Bardella réfute, bien sûr, les affaires sont en cours. Ces offensives en rappellent beaucoup d’autres contre des candidats de droite potentiels ou déclarés, Fillon en tête. Le patron du RN a intérêt à se doter d’une carapace épaisse.

« Zéro heure de vol au compteur ? »

Emblématique du système fragilisé, l’ancien Premier ministre Dominique de Villepin bute, lui aussi, sur les 35 % d’intentions de vote sondés en faveur de Jordan Bardella. Pourquoi 35 %, mais pourquoi donc ?, lui demande-t-on. Villepin a son idée : « Tout simplement parce que les Français ne voient pas d’alternative. Ils ne voient pas de voie, d’expérience capable aujourd’hui d’offrir une réponse. » Intéressant. On l’a compris : pour Villepin, l’alternative que tous les Français souhaitent embrasser dans un irrésistible élan d’enthousiasme, c’est… lui-même. Comment n’y avions-nous pas songé ? « Ils ne sont pas dans l’élection présidentielle, explique Villepin. Ils ne se sont pas posé la question. » Lui, si. La question ? « La question, c’est : Est-ce que vous monteriez dans un avion avec un pilote qui aurait zéro heure de vol au compteur ? », interroge encore Villepin, qui instruit un procès en inexpérience du pouvoir.
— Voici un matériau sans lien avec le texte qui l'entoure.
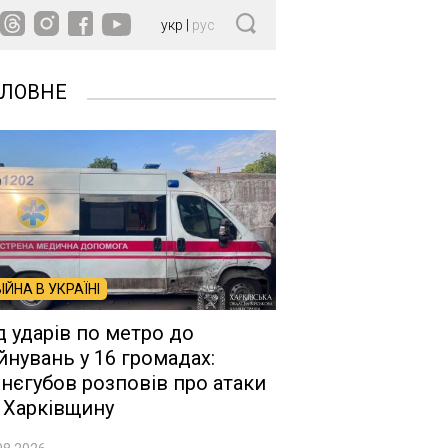
укр
|
рус
ОЛОВНЕ
ВІЙНА В УКРАЇНІ
д ударів по метро до
йнувань у 16 громадах:
нєгубов розповів про атаки
 Харківщину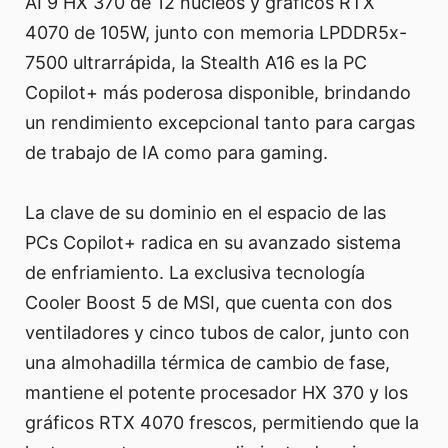
AI 9 HX 370 de 12 núcleos y gráficos RTX
4070 de 105W, junto con memoria LPDDR5x-
7500 ultrarrápida, la Stealth A16 es la PC
Copilot+ más poderosa disponible, brindando
un rendimiento excepcional tanto para cargas
de trabajo de IA como para gaming.
La clave de su dominio en el espacio de las
PCs Copilot+ radica en su avanzado sistema
de enfriamiento. La exclusiva tecnología
Cooler Boost 5 de MSI, que cuenta con dos
ventiladores y cinco tubos de calor, junto con
una almohadilla térmica de cambio de fase,
mantiene el potente procesador HX 370 y los
gráficos RTX 4070 frescos, permitiendo que la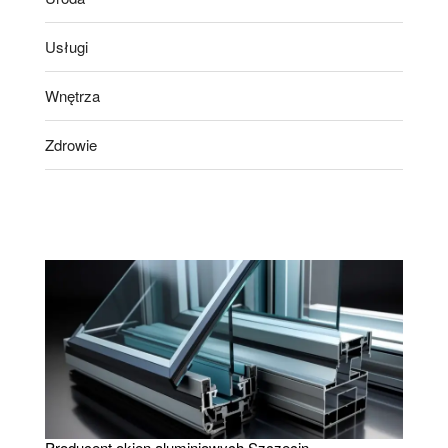
Usługi
Wnętrza
Zdrowie
Producent okien aluminiowych Szczecin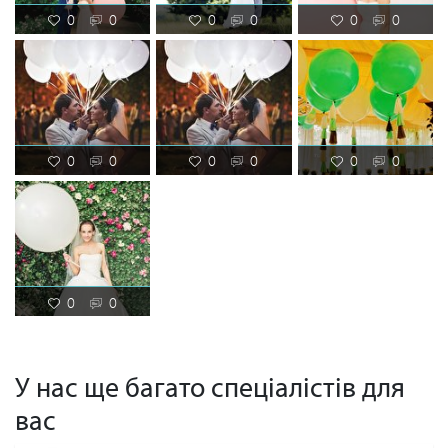
0
0
0
0
0
0
0
0
0
0
0
0
0
0
У нас ще багато спеціалістів для
вас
Pour l’instant, l’argument ne prend pas. Peut-être parce que les pilotes précédents ont précipité l’avion contre la montagne de la dette, de l’invasion migratoire et du chaos sécuritaire. Peut-être parce que les électeurs constatent que l’expérience ne suffit pas. Car lorsque les électeurs réclament un changement radical, l’inexpérience devient... un atout. Milei ou Meloni avaient peu ou pas d'expérience gouvernementale. Par ailleurs, la direction du premier parti de France est une expérience lourde. En 1945, de Gaulle n’a pas cette expérience lorsqu’il prend la tête du gouvernement provisoire. Bardella n’est pas de Gaulle, il n'a pas sa légitimité née de la guerre et nul ne sait s’il gouvernerait correctement le pays. Mais Macron, Hollande, Chirac et Mitterrand avaient de l’expérience ; il sera pourtant difficile de faire pire.